2 Israël, ga terug naar de Here, uw God, want uw zonden hebben u laten struikelen.
3 Belijd uw schuld! Ga terug naar de Here en zeg Hem: ‘Vergeef al onze zonden en wees ons genadig. In plaats van offers zullen wij U loven en prijzen.
4 Assyrië kan ons niet verlossen en ons militair overwicht baat ons niets. Wij zullen nooit meer tegen onze afgoden zeggen: “U bent onze God.” Want van U alleen ervaren de wezen medelijden.’

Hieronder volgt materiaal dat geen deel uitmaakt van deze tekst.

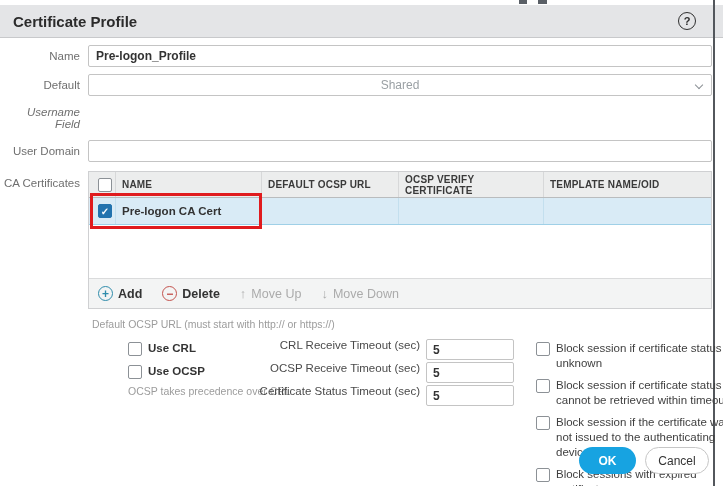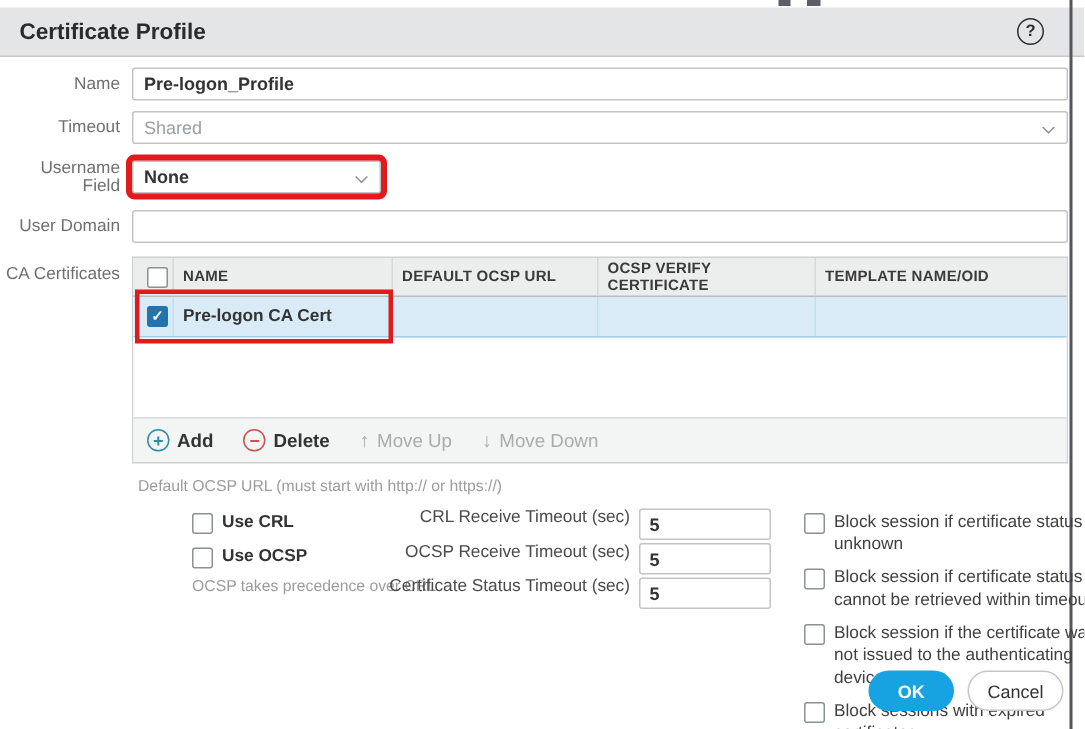"Timeout" span.lbl { text: Timeout -> Default }
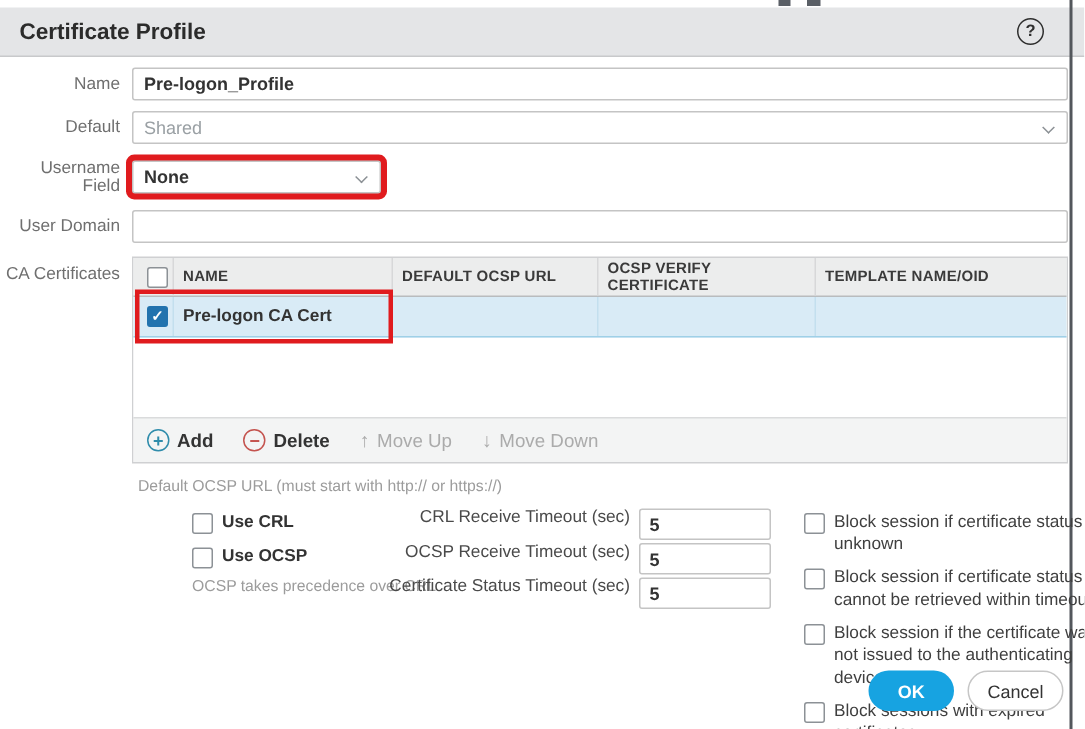"Shared" .select { justify-content: none -> center }
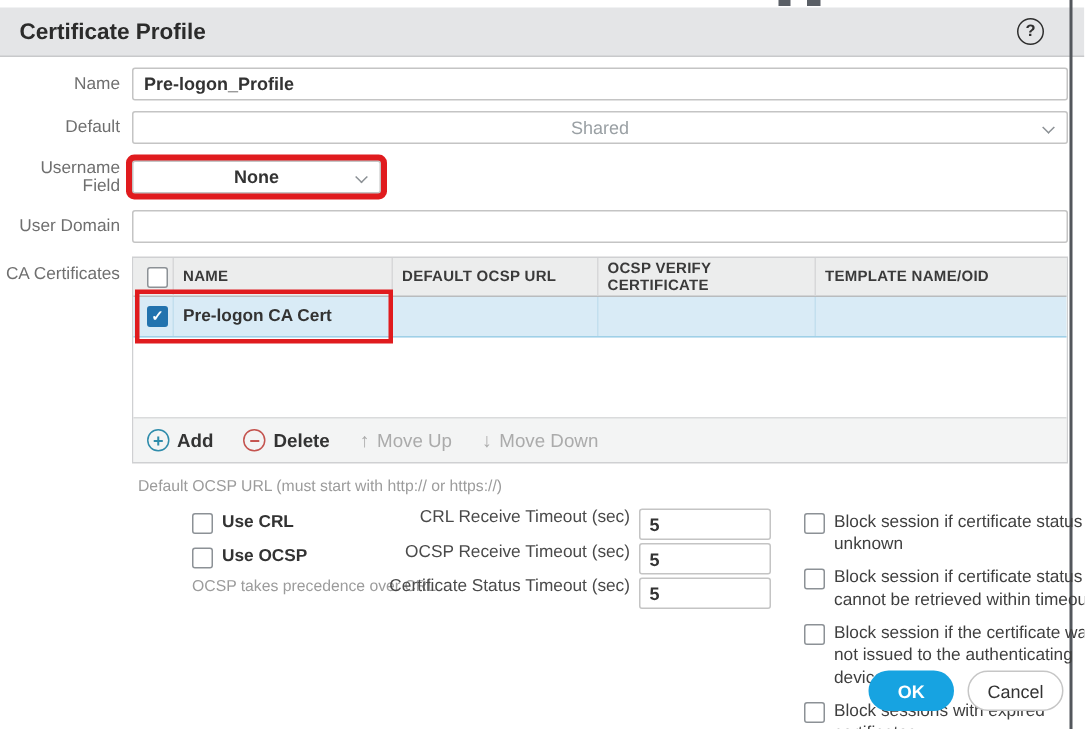"Username Field" .row.username { font-style: none -> italic }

5 ‘Dan zal Ik u genezen van uw afgoderij en ontrouw. Ik zal u liefhebben, uit eigen vrije wil, want mijn toorn zal voorgoed bedaren.
6 Als dauw zal Ik Israël verfrissen. Zij zal bloeien als een lelie en haar wortels diep uitslaan als de ceders van de Libanon.
7 Haar takken zullen uitlopen en zij zal zo mooi zijn als de olijfboom en heerlijk geuren als de wouden van de Libanon.
8 Haar bevolking zal weer rusten onder zijn schaduw. Zij zal als vanouds koren verbouwen en bloeien als de wijnstok en beroemd zijn als de wijn van de Libanon.